校長の計らいで学力試験を受けると、とても優秀な成績を収めたので教職員一同驚愕した。
「君はこのまま勉強を続けて、大学に進みなさい。首席になれば学費免除になる」
校長から大学進学まで勧められたが、ジャックには父のことがあった。あの父が進学を許すはずがない。
「いえ。そこまでは考えていません」
「進学すれば、君なら官吏試験も受かるだろう。気が変わったらいつでも相談しなさい。推薦状をしたためよう」
校長は、ジャックの才能を非常に惜しがった。
ある日、町の掲示板が目に留まった。
字を読めなかったジャックは、今まで気に留めたことがなかった。その日は、何故か気になった。

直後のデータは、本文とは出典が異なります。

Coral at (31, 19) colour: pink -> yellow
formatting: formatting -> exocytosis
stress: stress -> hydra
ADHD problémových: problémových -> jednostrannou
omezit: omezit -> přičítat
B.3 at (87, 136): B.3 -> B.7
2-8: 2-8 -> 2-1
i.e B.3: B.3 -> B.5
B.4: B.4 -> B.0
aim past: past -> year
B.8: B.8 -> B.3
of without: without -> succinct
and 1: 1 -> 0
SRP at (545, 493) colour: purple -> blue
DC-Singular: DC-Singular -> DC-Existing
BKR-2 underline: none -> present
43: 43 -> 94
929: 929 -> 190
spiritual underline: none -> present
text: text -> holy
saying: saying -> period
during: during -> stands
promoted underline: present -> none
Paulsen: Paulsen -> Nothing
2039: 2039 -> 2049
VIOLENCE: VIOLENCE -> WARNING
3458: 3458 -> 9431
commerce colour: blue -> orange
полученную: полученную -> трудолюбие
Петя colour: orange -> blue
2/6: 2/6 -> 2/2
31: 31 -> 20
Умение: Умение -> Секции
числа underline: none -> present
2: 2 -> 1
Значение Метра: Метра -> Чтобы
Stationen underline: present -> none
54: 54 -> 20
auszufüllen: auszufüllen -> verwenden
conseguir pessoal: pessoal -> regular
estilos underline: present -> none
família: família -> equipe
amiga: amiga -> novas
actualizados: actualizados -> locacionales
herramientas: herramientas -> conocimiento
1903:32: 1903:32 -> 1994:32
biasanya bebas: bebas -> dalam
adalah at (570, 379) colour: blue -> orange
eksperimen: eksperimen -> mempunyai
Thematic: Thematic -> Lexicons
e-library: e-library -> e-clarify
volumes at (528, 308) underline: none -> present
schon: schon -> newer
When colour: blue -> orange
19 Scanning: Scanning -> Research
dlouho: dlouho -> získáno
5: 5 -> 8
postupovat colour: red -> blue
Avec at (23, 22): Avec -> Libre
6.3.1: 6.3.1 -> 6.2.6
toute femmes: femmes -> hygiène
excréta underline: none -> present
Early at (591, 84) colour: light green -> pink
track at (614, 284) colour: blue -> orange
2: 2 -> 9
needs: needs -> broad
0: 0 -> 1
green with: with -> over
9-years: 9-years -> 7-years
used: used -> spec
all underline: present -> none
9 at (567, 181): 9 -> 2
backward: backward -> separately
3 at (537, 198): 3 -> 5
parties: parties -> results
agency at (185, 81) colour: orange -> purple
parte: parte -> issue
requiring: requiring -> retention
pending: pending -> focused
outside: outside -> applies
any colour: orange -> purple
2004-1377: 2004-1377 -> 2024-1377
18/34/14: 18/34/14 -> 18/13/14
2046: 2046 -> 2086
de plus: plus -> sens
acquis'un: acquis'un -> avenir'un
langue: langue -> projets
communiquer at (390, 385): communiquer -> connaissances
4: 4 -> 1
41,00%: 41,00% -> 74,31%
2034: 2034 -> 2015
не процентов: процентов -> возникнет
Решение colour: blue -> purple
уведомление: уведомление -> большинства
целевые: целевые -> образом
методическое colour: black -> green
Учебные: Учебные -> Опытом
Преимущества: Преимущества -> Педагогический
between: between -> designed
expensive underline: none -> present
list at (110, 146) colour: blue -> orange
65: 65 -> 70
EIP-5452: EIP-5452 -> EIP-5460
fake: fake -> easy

いくつかあるうちの一つにジャックは目を留めた。それを読んだ途端、心臓が鷲掴みされたように苦しくなった。
――どうか羊皮紙で作られたあの本を返してください。
あなたにはそれだけで分かるでしょう。
あれはとても高価な本ですが、
希少な装丁なので売れば必ず捕まります。
無傷で戻してくれれば、あなたを罪に問いません。
あなたが誰かも詮索しません。
どうか大学に匿名で届けてください。
それだけでいいのです。
ローマ大学 ルキウス――
それは、ジャックが本を盗んだ日から張り出されていたものだった。
本の返還を切望するルキウスの必死の訴えがジャックの胸を打った。明らかにあの紳士が張り出したものだ。
(返しに行こうか……)
さんざん悩んだが、自分を変えてくれたあの本をどうしても手放すことが出来なかった。
罪悪感に押しつぶされそうになったが、「俺のような奴が何をいまさら」と、掲示板から目を逸らして通り過ぎた。